◆ TASK TO COMPLETE
Starting from the line that contains "decorative pillow [334,272,406,299]", give back every line through the end of the listing exactly as written and no other line.

◆ PROVIDED MATERIAL

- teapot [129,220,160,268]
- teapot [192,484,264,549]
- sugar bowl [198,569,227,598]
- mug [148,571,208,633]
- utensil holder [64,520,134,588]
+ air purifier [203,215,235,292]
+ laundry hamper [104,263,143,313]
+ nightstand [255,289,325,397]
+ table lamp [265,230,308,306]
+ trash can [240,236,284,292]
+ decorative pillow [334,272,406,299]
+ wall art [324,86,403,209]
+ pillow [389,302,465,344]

◆ SOLUTION TO THIS PROBLEM
+ decorative pillow [334,272,406,299]
+ wall art [324,86,403,209]
+ pillow [389,302,465,344]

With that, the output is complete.